A significant finding emerged from the high-throughput screening. Using respiratory syncytial virus (RSV) as a model, we compared antiviral screening results obtained in human airway organoids and conventional cancer-derived cell lines. Several compounds identified as active in cell lines showed no activity in the organoid model, while some compounds active in organoids were missed in cell-line-based screens. These results demonstrate the ability of the organoid platform to eliminate false-positive candidates early and to identify promising antivirals that would otherwise be overlooked.

Going forward, the plan is to validate the platform for additional viruses, e.g. for influenza virus, rhinovirus, to demonstrate applicability beyond RSV. In the longer term, the platform could be commercialized through our collaborator Epithelix, a Geneva-based company that already provides antiviral and toxicity testing services to major pharmaceutical companies and has expressed interest in offering this high-fidelity screening model as part of its service portfolio.

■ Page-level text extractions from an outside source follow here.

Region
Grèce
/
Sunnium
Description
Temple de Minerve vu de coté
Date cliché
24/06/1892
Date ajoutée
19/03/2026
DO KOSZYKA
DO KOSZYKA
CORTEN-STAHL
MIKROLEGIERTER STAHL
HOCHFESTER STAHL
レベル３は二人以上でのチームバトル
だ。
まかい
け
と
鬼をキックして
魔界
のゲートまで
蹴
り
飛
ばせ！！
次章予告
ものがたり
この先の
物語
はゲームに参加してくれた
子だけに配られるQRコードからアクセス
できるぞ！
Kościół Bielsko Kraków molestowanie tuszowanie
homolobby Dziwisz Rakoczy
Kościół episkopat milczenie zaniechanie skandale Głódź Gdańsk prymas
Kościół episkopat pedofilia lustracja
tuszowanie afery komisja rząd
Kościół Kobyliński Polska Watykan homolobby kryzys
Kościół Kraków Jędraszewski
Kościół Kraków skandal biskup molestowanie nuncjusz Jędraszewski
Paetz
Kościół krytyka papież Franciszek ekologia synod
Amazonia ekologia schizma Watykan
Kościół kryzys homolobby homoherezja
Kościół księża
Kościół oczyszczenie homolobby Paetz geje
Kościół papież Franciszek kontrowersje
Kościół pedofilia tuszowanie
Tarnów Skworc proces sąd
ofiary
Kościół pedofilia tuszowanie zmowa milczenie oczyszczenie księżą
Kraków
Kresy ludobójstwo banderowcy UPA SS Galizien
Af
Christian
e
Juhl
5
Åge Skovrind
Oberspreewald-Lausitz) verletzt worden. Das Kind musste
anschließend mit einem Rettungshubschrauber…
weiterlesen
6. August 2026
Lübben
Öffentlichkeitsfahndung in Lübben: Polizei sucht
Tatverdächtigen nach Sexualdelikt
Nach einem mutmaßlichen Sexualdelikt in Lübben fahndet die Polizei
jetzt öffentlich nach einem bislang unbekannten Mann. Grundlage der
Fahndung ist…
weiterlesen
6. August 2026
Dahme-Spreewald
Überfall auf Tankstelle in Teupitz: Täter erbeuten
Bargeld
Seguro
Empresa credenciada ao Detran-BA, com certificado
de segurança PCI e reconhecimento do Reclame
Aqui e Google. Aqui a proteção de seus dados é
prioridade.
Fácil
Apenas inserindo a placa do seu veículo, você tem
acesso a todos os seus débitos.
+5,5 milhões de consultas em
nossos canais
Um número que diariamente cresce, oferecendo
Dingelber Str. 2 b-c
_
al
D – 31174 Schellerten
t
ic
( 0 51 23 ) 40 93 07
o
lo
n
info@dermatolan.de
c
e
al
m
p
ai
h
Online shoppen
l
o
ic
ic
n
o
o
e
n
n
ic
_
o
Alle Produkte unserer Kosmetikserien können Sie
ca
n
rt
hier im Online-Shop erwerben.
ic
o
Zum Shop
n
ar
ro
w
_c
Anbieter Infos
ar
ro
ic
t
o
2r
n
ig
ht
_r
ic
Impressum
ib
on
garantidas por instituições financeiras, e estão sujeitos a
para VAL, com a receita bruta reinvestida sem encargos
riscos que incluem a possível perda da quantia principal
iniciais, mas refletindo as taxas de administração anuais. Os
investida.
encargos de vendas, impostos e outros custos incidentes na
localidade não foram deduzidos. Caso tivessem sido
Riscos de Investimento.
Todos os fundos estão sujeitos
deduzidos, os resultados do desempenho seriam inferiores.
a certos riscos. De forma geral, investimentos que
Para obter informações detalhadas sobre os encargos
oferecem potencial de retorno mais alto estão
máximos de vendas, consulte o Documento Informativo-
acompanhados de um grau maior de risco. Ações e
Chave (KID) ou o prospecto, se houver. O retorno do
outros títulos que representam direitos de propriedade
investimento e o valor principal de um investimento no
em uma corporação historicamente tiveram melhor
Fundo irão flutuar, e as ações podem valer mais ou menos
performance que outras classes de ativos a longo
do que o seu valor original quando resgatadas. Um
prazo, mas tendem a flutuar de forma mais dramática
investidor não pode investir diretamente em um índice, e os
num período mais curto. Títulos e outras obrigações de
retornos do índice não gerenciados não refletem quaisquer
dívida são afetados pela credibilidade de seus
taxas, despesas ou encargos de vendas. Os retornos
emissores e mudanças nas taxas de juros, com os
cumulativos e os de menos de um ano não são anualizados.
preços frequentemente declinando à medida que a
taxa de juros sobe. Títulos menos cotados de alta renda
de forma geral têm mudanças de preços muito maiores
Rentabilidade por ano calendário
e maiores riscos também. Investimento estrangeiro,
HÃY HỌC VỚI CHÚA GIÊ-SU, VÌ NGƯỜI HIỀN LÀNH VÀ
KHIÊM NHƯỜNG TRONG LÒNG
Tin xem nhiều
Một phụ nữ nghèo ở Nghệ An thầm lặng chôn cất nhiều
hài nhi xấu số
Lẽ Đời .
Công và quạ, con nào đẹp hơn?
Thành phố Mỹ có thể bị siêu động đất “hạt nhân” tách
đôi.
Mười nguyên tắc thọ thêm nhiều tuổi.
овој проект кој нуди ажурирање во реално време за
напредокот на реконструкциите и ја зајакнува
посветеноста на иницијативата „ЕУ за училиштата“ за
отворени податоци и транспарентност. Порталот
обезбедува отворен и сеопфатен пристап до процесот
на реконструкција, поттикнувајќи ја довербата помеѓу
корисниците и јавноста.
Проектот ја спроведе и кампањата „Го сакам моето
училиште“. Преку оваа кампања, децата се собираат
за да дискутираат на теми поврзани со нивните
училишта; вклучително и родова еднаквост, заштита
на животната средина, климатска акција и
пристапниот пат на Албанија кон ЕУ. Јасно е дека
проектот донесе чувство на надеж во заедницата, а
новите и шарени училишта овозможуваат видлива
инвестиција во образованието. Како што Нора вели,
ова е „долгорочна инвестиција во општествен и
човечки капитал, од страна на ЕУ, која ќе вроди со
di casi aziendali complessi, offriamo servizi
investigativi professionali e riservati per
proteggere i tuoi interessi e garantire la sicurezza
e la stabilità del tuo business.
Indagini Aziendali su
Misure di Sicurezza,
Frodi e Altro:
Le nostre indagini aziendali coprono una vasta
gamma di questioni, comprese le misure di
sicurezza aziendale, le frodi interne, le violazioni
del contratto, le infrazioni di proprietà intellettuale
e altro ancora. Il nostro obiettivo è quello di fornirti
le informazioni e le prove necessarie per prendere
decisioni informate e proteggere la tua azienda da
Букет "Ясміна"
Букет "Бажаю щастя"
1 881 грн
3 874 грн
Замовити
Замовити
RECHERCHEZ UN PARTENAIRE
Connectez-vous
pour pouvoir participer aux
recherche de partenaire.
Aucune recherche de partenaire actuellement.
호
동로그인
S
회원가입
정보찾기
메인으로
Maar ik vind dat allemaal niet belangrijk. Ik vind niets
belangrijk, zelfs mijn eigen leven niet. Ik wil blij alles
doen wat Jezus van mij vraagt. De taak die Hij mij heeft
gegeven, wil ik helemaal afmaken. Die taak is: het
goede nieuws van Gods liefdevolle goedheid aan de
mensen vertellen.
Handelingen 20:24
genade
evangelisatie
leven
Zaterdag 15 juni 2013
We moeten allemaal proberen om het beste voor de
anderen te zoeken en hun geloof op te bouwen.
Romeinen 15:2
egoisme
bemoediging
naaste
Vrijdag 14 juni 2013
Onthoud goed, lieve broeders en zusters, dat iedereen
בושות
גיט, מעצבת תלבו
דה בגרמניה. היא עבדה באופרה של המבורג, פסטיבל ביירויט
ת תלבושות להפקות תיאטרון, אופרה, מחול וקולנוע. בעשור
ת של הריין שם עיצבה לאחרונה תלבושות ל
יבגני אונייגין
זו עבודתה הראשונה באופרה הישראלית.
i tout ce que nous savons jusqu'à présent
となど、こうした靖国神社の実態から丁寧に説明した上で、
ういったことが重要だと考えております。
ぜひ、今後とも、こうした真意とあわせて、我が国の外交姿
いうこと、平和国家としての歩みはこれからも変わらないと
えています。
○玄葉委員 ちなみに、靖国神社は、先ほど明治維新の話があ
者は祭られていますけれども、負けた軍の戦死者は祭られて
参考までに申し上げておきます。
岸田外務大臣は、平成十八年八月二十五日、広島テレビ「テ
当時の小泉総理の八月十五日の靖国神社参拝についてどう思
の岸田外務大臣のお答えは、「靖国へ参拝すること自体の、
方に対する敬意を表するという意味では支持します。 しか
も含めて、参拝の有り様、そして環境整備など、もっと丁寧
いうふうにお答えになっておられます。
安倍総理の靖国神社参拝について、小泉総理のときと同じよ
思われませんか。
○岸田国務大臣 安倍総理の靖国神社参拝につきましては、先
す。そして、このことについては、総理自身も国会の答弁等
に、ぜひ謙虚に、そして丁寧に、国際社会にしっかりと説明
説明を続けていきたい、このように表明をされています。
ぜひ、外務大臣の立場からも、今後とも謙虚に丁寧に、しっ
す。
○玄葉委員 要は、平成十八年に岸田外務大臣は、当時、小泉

You are collaborating with Epithelix and academic partners. How important is this bridge between academia and industry, and if your project succeeds, how could it change the way antiviral drugs are developed in the future?

Collaborations have been essential from the start. Epithelix provided both the scientific foundation and a commercially viable path for scaling the work. The University of Geneva provided the robotic infrastructure for high-throughput reading that the academic lab alone could not have built. A stem cell company supplied the specialised medium and protocols needed to grow the organoids, and provided them at a discount, which mattered given the costs involved.

Looking ahead, the vision is for this type of screening to become a standard step in antiviral pipelines rather than an optional add-on. Industry interest is already visible: Roche has begun incorporating ex vivo models into its own pipeline. Wider adoption could surface better candidates earlier, reduce costly late-stage failures and cut unnecessary animal experimentation.

The team is also looking beyond the current model: first by adding immune cells to the co-culture, then potentially connecting respiratory, liver and brain tissue on organ-on-a-chip platforms to build a system that more fully captures the systemic effects of both infection and treatment.